▸ Description of the task:
Each line of the data below containing "Fresno" needs to be listed.

▸ Data for this exercise:
**********

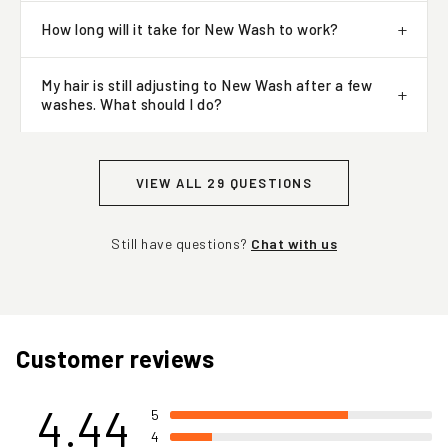
How long will it take for New Wash to work?
My hair is still adjusting to New Wash after a few
washes. What should I do?
VIEW ALL 29 QUESTIONS
Still have questions?
Chat with us
Customer reviews
4.44
5
4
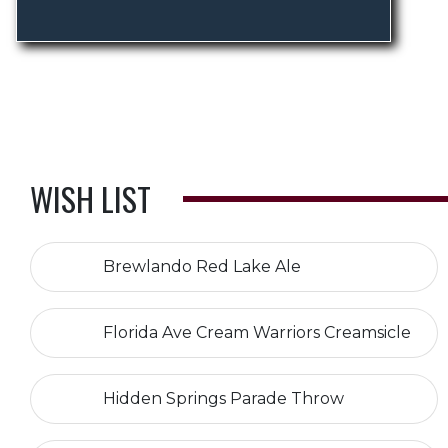
WISH LIST
Brewlando Red Lake Ale
Florida Ave Cream Warriors Creamsicle
Hidden Springs Parade Throw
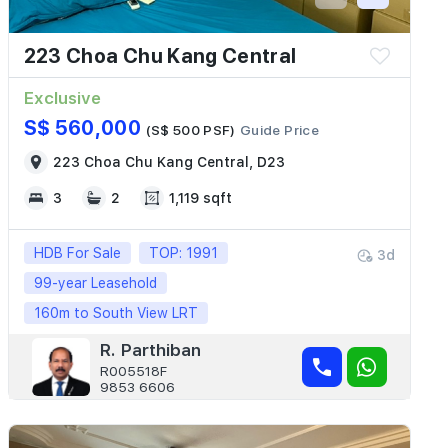
223 Choa Chu Kang Central
Exclusive
S$ 560,000
(S$ 500 PSF)
Guide Price
223 Choa Chu Kang Central, D23
3
2
1,119 sqft
HDB For Sale
TOP: 1991
3d
99-year Leasehold
160m to South View LRT
R. Parthiban
R005518F
9853 6606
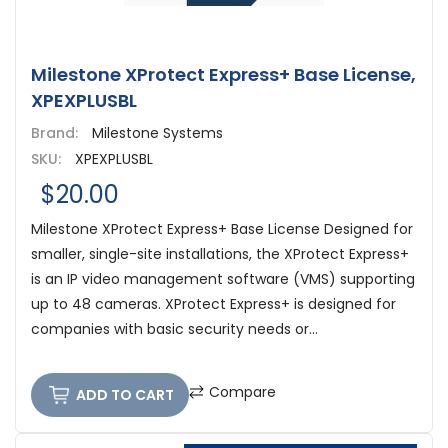
Milestone XProtect Express+ Base License,
XPEXPLUSBL
Brand:
Milestone Systems
SKU:
XPEXPLUSBL
$20.00
Milestone XProtect Express+ Base License Designed for
smaller, single-site installations, the XProtect Express+
is an IP video management software (VMS) supporting
up to 48 cameras. XProtect Express+ is designed for
companies with basic security needs or...
Compare
ADD TO CART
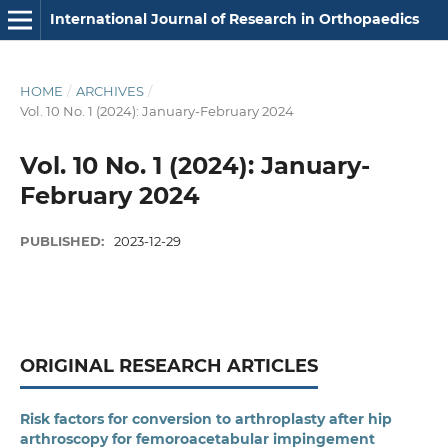
International Journal of Research in Orthopaedics
HOME
/
ARCHIVES
/
Vol. 10 No. 1 (2024): January-February 2024
Vol. 10 No. 1 (2024): January-
February 2024
PUBLISHED:
2023-12-29
ORIGINAL RESEARCH ARTICLES
Risk factors for conversion to arthroplasty after hip
arthroscopy for femoroacetabular impingement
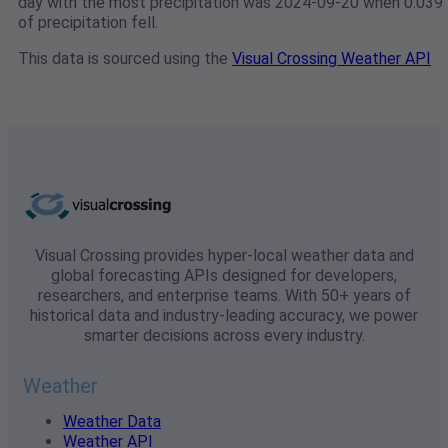
day with the most precipitation was 2024-09-20 when 0.039"
of precipitation fell.
This data is sourced using the
Visual Crossing Weather API
Visual Crossing provides hyper-local weather data and
global forecasting APIs designed for developers,
researchers, and enterprise teams. With 50+ years of
historical data and industry-leading accuracy, we power
smarter decisions across every industry.
Weather
Weather Data
Weather API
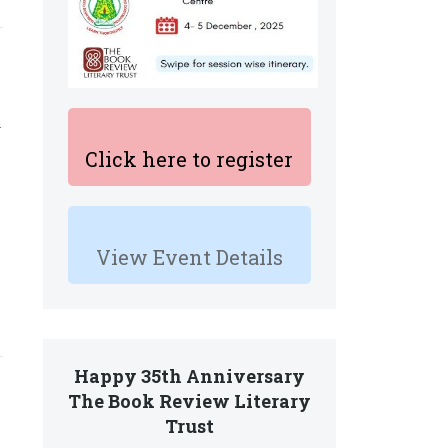
l
Click here to register
View Event Details
Happy 35th Anniversary
The Book Review Literary
Trust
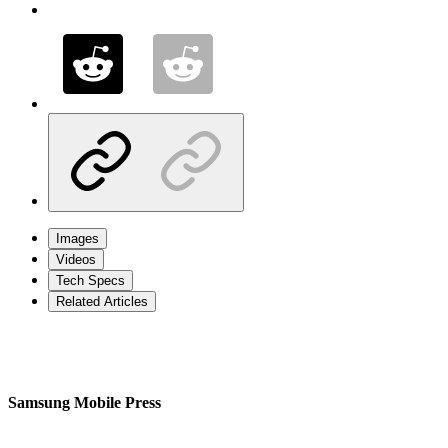
Images
Videos
Tech Specs
Related Articles
Samsung Mobile Press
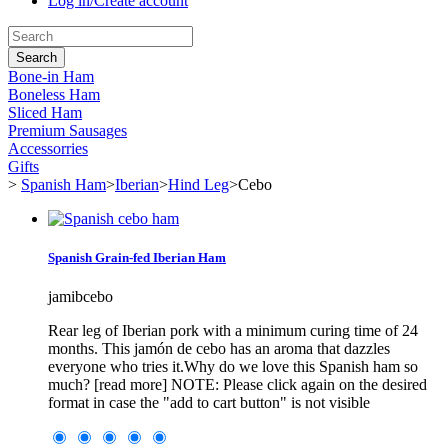
Log in/Create account
Search
Bone-in Ham
Boneless Ham
Sliced Ham
Premium Sausages
Accessorries
Gifts
>
Spanish Ham
>
Iberian
>
Hind Leg
>
Cebo
Spanish Grain-fed Iberian Ham
jamibcebo
Rear leg of Iberian pork with a minimum curing time of 24
months. This jamón de cebo has an aroma that dazzles
everyone who tries it.Why do we love this Spanish ham so
much? [read more] NOTE: Please click again on the desired
format in case the "add to cart button" is not visible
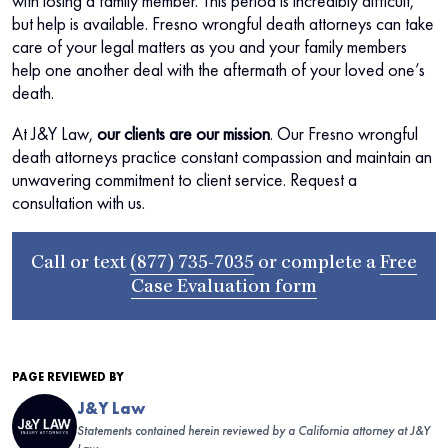
with losing a family member. This period is incredibly difficult,
but help is available. Fresno wrongful death attorneys can take
care of your legal matters as you and your family members
help one another deal with the aftermath of your loved one’s
death.
At J&Y Law,
our clients are our mission
. Our Fresno wrongful
death attorneys practice constant compassion and maintain an
unwavering commitment to client service. Request a
consultation with us.
Call or text
(877) 735-7035
or complete a
Free
Case Evaluation form
PAGE REVIEWED BY
J&Y Law
Statements contained herein reviewed by a California attorney at J&Y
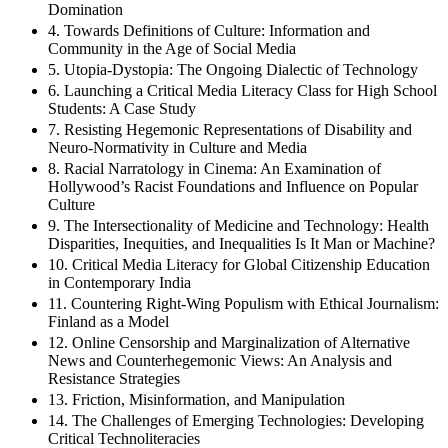
Domination
4. Towards Definitions of Culture: Information and
Community in the Age of Social Media
5. Utopia-Dystopia: The Ongoing Dialectic of Technology
6. Launching a Critical Media Literacy Class for High School
Students: A Case Study
7. Resisting Hegemonic Representations of Disability and
Neuro-Normativity in Culture and Media
8. Racial Narratology in Cinema: An Examination of
Hollywood’s Racist Foundations and Influence on Popular
Culture
9. The Intersectionality of Medicine and Technology: Health
Disparities, Inequities, and Inequalities Is It Man or Machine?
10. Critical Media Literacy for Global Citizenship Education
in Contemporary India
11. Countering Right-Wing Populism with Ethical Journalism:
Finland as a Model
12. Online Censorship and Marginalization of Alternative
News and Counterhegemonic Views: An Analysis and
Resistance Strategies
13. Friction, Misinformation, and Manipulation
14. The Challenges of Emerging Technologies: Developing
Critical Technoliteracies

**********

▸ Result of the task:
but help is available. Fresno wrongful death attorneys can take
. Our Fresno wrongful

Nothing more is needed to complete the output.